* ABOUT THIS TASK *
Give a verbatim quotation of every record.

Page-level text extractions:

———

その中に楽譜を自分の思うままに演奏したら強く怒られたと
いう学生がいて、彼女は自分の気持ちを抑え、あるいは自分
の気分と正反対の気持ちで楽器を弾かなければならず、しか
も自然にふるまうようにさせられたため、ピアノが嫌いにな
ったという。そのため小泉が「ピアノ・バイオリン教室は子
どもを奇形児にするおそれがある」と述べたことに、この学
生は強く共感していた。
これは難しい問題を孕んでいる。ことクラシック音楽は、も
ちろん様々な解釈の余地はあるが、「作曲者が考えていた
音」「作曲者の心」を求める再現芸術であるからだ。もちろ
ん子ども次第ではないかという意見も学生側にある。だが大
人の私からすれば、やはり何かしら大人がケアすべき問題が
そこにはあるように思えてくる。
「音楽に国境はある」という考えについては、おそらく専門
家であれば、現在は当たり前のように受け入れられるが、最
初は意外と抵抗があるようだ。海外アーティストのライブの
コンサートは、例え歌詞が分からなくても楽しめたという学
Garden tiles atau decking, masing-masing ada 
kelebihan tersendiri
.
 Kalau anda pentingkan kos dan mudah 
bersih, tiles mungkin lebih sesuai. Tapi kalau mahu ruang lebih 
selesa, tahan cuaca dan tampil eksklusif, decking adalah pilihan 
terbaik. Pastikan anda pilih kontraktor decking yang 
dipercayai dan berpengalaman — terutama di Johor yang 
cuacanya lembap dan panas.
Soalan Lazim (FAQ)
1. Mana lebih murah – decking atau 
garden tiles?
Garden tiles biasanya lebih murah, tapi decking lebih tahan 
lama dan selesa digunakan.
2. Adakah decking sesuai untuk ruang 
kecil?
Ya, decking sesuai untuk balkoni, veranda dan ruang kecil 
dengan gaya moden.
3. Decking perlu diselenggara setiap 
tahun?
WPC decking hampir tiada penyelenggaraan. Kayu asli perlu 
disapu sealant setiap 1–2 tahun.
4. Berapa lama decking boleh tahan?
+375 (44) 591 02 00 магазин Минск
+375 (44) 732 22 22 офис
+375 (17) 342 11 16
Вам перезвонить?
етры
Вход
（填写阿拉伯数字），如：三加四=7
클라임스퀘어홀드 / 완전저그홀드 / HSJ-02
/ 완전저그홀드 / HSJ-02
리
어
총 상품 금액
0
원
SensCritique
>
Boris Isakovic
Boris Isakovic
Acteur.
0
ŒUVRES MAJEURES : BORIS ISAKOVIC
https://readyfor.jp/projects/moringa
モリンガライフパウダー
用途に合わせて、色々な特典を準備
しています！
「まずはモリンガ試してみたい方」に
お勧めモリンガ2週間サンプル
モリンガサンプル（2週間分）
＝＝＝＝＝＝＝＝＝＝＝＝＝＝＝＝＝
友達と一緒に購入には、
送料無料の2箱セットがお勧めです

———

* REPLY *
その中に楽譜を自分の思うままに演奏したら強く怒られたと
いう学生がいて、彼女は自分の気持ちを抑え、あるいは自分
の気分と正反対の気持ちで楽器を弾かなければならず、しか
も自然にふるまうようにさせられたため、ピアノが嫌いにな
ったという。そのため小泉が「ピアノ・バイオリン教室は子
どもを奇形児にするおそれがある」と述べたことに、この学
生は強く共感していた。
これは難しい問題を孕んでいる。ことクラシック音楽は、も
ちろん様々な解釈の余地はあるが、「作曲者が考えていた
音」「作曲者の心」を求める再現芸術であるからだ。もちろ
ん子ども次第ではないかという意見も学生側にある。だが大
人の私からすれば、やはり何かしら大人がケアすべき問題が
そこにはあるように思えてくる。
「音楽に国境はある」という考えについては、おそらく専門
家であれば、現在は当たり前のように受け入れられるが、最
初は意外と抵抗があるようだ。海外アーティストのライブの
コンサートは、例え歌詞が分からなくても楽しめたという学
Garden tiles atau decking, masing-masing ada 
kelebihan tersendiri
.
 Kalau anda pentingkan kos dan mudah 
bersih, tiles mungkin lebih sesuai. Tapi kalau mahu ruang lebih 
selesa, tahan cuaca dan tampil eksklusif, decking adalah pilihan 
terbaik. Pastikan anda pilih kontraktor decking yang 
dipercayai dan berpengalaman — terutama di Johor yang 
cuacanya lembap dan panas.
Soalan Lazim (FAQ)
1. Mana lebih murah – decking atau 
garden tiles?
Garden tiles biasanya lebih murah, tapi decking lebih tahan 
lama dan selesa digunakan.
2. Adakah decking sesuai untuk ruang 
kecil?
Ya, decking sesuai untuk balkoni, veranda dan ruang kecil 
dengan gaya moden.
3. Decking perlu diselenggara setiap 
tahun?
WPC decking hampir tiada penyelenggaraan. Kayu asli perlu 
disapu sealant setiap 1–2 tahun.
4. Berapa lama decking boleh tahan?
+375 (44) 591 02 00 магазин Минск
+375 (44) 732 22 22 офис
+375 (17) 342 11 16
Вам перезвонить?
етры
Вход
（填写阿拉伯数字），如：三加四=7
클라임스퀘어홀드 / 완전저그홀드 / HSJ-02
/ 완전저그홀드 / HSJ-02
리
어
총 상품 금액
0
원
SensCritique
>
Boris Isakovic
Boris Isakovic
Acteur.
0
ŒUVRES MAJEURES : BORIS ISAKOVIC
https://readyfor.jp/projects/moringa
モリンガライフパウダー
用途に合わせて、色々な特典を準備
しています！
「まずはモリンガ試してみたい方」に
お勧めモリンガ2週間サンプル
モリンガサンプル（2週間分）
＝＝＝＝＝＝＝＝＝＝＝＝＝＝＝＝＝
友達と一緒に購入には、
送料無料の2箱セットがお勧めです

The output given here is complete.